**ASSIGNMENT:** Keep images out and repeat all data exactly.

Records from a collection:
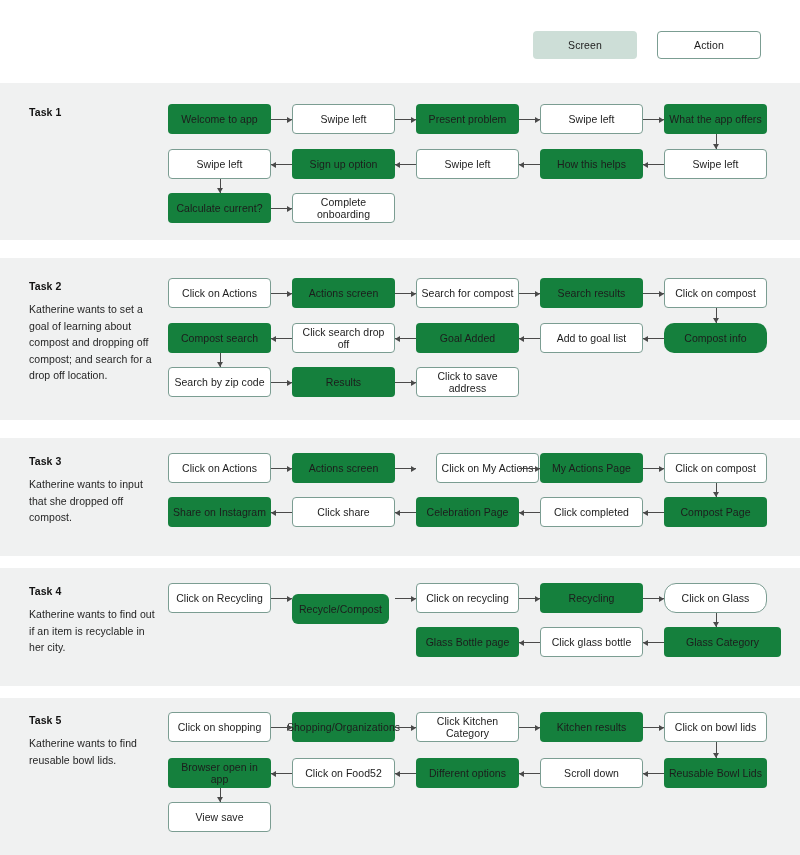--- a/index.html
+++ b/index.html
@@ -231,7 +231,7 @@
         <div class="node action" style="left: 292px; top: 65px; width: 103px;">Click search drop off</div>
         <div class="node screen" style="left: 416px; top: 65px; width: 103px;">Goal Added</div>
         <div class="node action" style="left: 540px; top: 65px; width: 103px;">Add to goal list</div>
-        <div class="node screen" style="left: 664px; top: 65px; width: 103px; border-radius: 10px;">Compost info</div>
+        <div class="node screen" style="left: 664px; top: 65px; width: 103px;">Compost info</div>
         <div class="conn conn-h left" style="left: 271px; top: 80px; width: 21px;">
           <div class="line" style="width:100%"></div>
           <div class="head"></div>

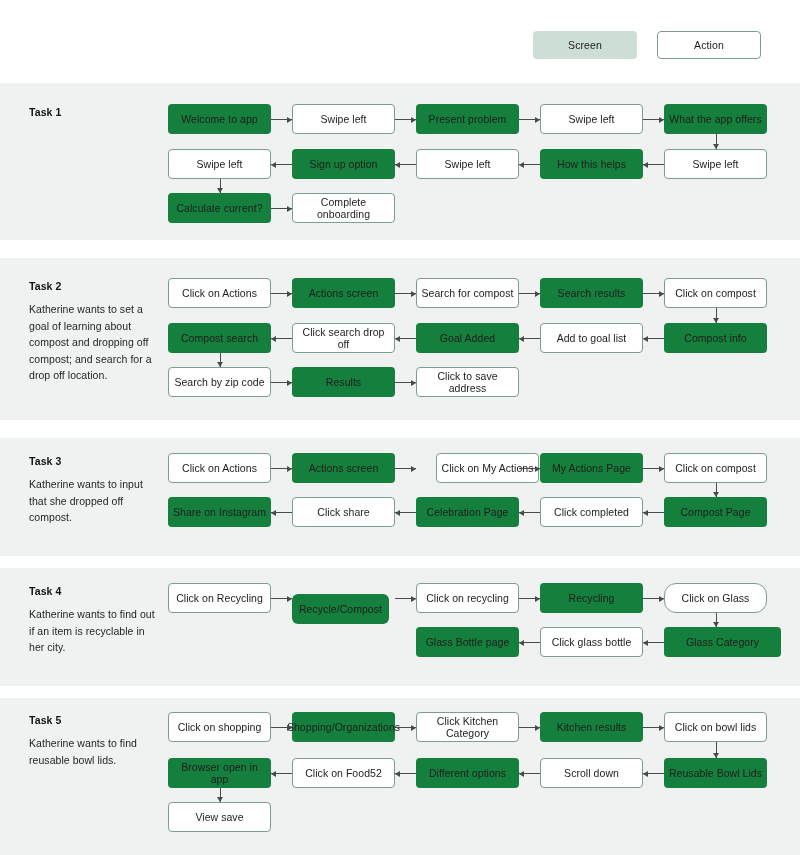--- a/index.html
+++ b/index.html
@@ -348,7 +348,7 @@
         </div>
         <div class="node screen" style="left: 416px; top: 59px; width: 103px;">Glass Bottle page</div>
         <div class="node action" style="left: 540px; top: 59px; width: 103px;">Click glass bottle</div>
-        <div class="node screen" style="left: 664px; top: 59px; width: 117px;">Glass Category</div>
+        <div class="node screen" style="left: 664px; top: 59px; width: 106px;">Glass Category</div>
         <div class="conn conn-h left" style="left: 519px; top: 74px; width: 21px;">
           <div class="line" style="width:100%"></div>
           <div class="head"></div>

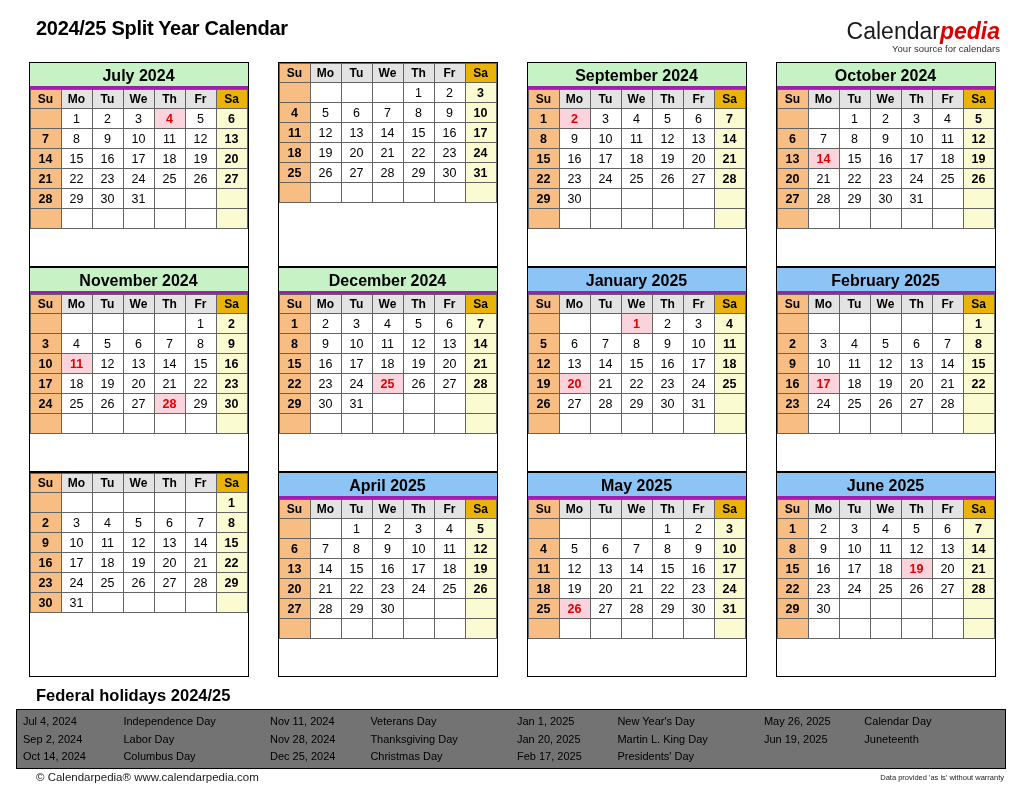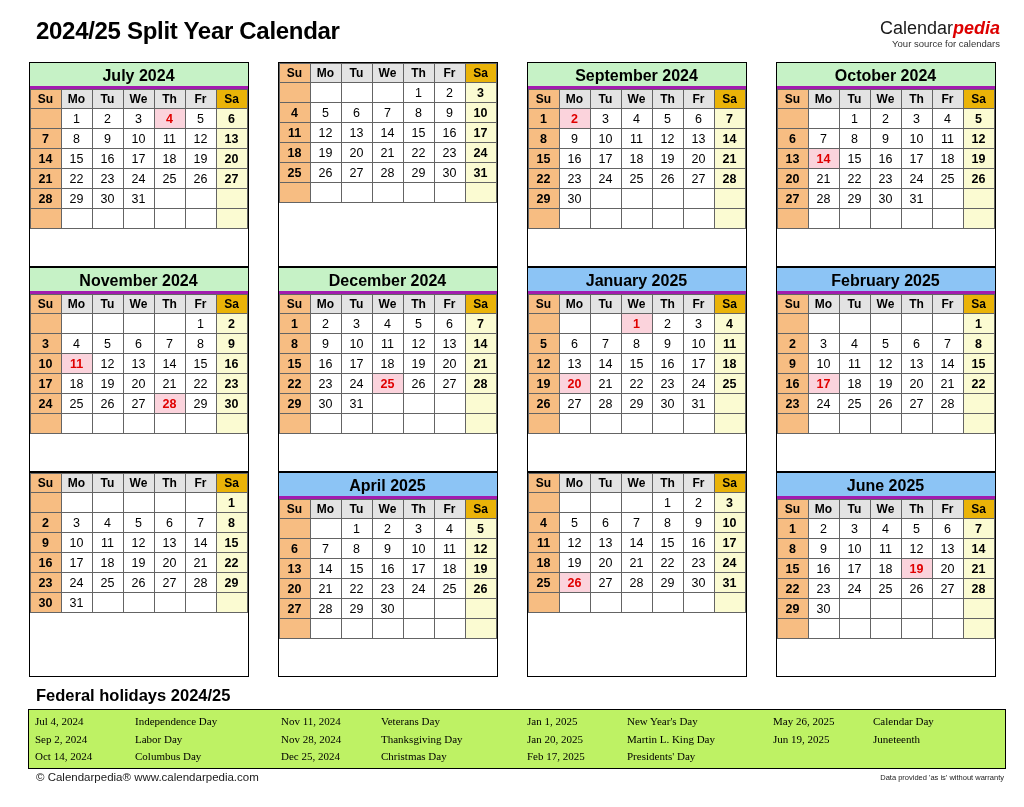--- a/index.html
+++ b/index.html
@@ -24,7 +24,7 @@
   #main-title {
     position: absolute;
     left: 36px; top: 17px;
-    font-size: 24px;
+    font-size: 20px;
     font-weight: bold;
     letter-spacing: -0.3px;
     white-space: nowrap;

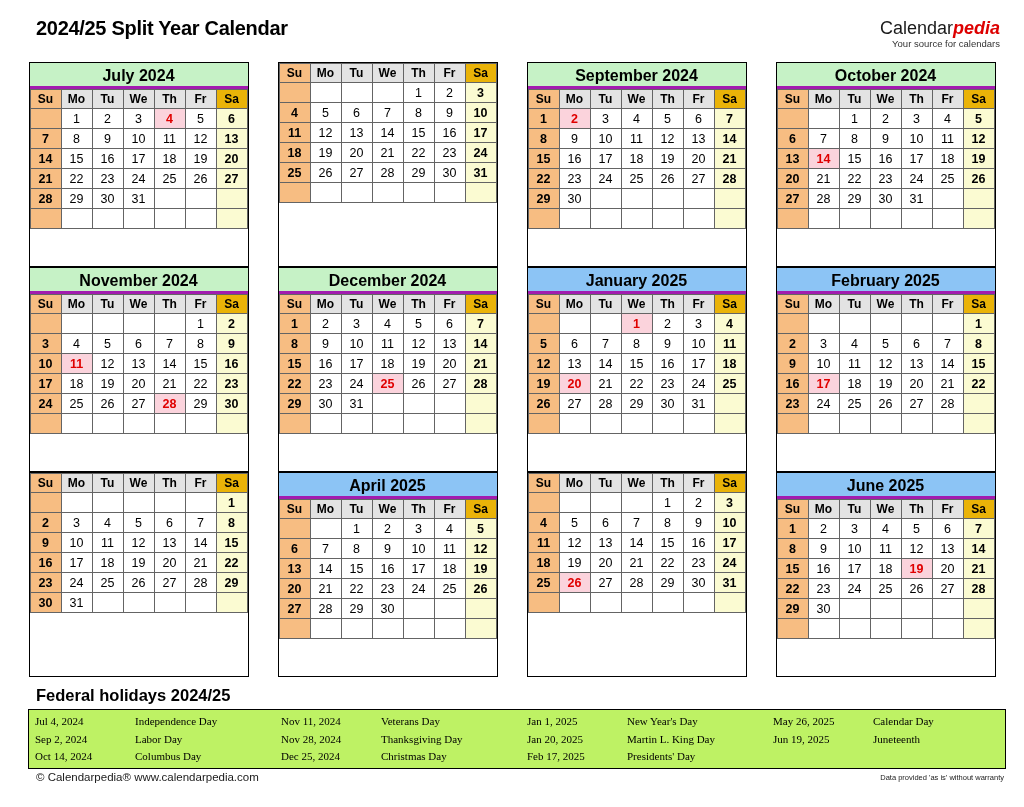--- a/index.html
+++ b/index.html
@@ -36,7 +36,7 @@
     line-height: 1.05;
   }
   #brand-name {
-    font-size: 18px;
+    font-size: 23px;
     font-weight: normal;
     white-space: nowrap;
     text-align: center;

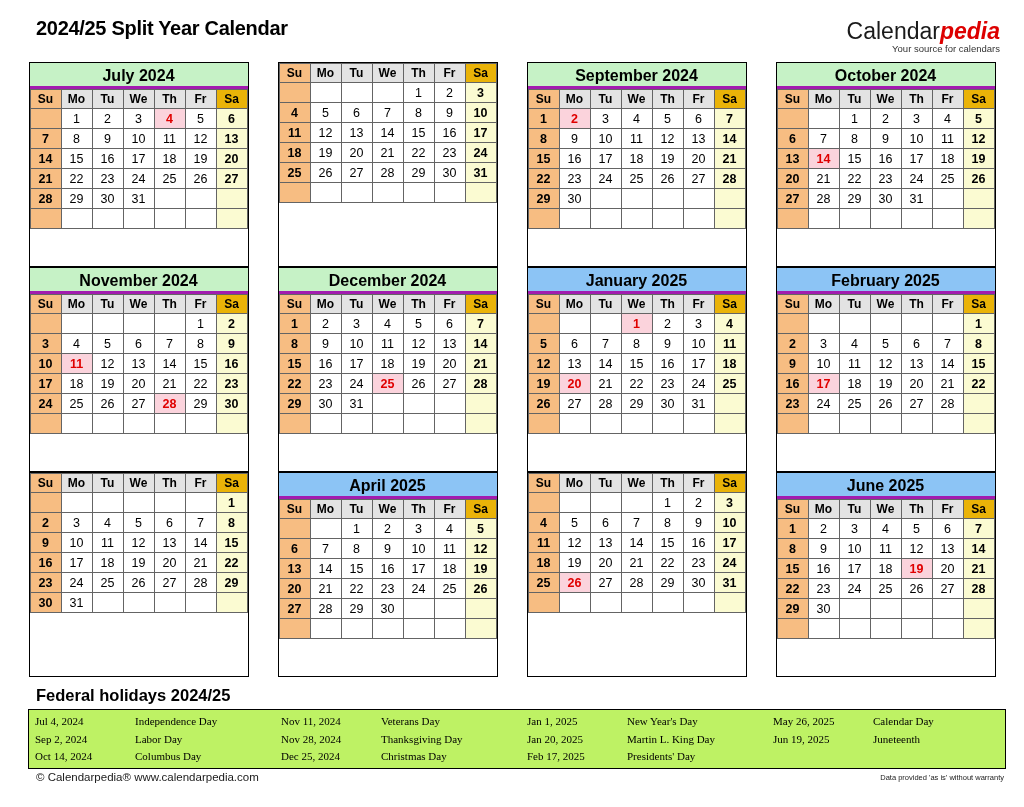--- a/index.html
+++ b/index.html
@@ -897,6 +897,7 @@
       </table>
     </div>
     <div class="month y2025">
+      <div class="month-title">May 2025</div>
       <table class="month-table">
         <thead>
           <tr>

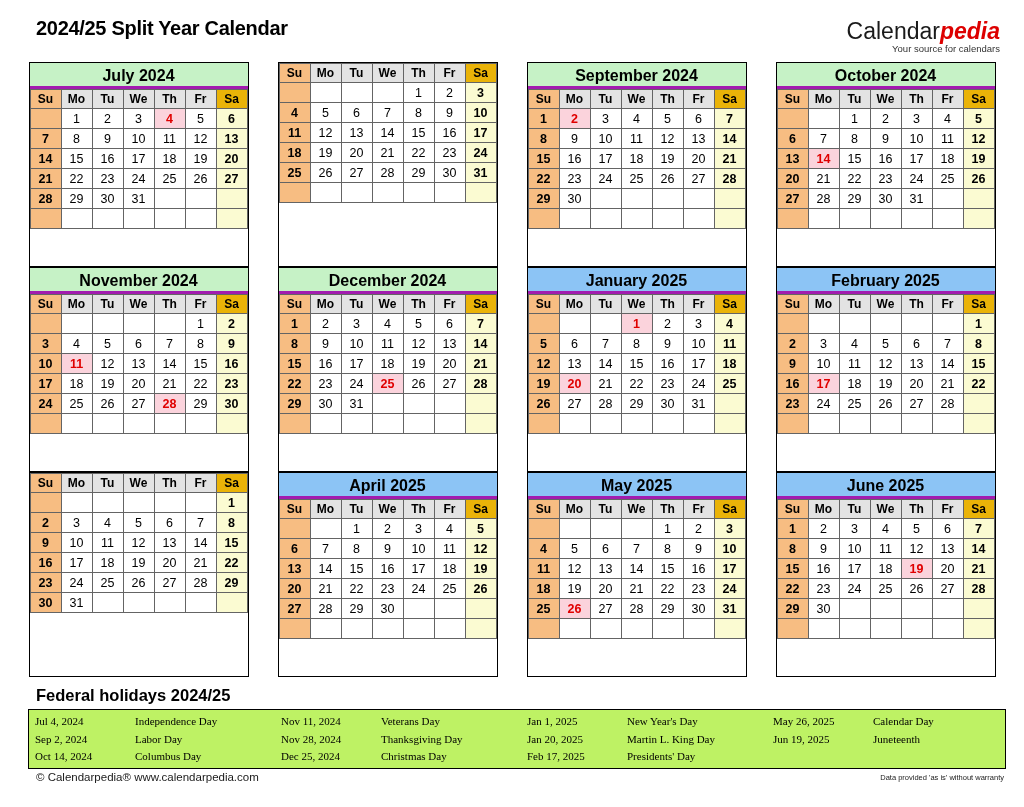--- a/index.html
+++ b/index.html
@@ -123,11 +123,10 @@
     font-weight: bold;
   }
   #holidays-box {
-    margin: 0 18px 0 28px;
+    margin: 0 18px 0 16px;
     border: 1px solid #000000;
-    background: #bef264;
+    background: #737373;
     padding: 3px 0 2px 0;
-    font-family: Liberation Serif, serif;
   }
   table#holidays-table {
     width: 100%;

**FINAL ANSWER:**
--- a/index.html
+++ b/index.html
@@ -231,7 +231,7 @@
         <div class="node action" style="left: 292px; top: 65px; width: 103px;">Click search drop off</div>
         <div class="node screen" style="left: 416px; top: 65px; width: 103px;">Goal Added</div>
         <div class="node action" style="left: 540px; top: 65px; width: 103px;">Add to goal list</div>
-        <div class="node screen" style="left: 664px; top: 65px; width: 103px; border-radius: 10px;">Compost info</div>
+        <div class="node screen" style="left: 664px; top: 65px; width: 103px;">Compost info</div>
         <div class="conn conn-h left" style="left: 271px; top: 80px; width: 21px;">
           <div class="line" style="width:100%"></div>
           <div class="head"></div>

--- a/index.html
+++ b/index.html
@@ -348,7 +348,7 @@
         </div>
         <div class="node screen" style="left: 416px; top: 59px; width: 103px;">Glass Bottle page</div>
         <div class="node action" style="left: 540px; top: 59px; width: 103px;">Click glass bottle</div>
-        <div class="node screen" style="left: 664px; top: 59px; width: 117px;">Glass Category</div>
+        <div class="node screen" style="left: 664px; top: 59px; width: 106px;">Glass Category</div>
         <div class="conn conn-h left" style="left: 519px; top: 74px; width: 21px;">
           <div class="line" style="width:100%"></div>
           <div class="head"></div>

--- a/index.html
+++ b/index.html
@@ -24,7 +24,7 @@
   #main-title {
     position: absolute;
     left: 36px; top: 17px;
-    font-size: 24px;
+    font-size: 20px;
     font-weight: bold;
     letter-spacing: -0.3px;
     white-space: nowrap;

--- a/index.html
+++ b/index.html
@@ -36,7 +36,7 @@
     line-height: 1.05;
   }
   #brand-name {
-    font-size: 18px;
+    font-size: 23px;
     font-weight: normal;
     white-space: nowrap;
     text-align: center;

--- a/index.html
+++ b/index.html
@@ -897,6 +897,7 @@
       </table>
     </div>
     <div class="month y2025">
+      <div class="month-title">May 2025</div>
       <table class="month-table">
         <thead>
           <tr>

--- a/index.html
+++ b/index.html
@@ -123,11 +123,10 @@
     font-weight: bold;
   }
   #holidays-box {
-    margin: 0 18px 0 28px;
+    margin: 0 18px 0 16px;
     border: 1px solid #000000;
-    background: #bef264;
+    background: #737373;
     padding: 3px 0 2px 0;
-    font-family: Liberation Serif, serif;
   }
   table#holidays-table {
     width: 100%;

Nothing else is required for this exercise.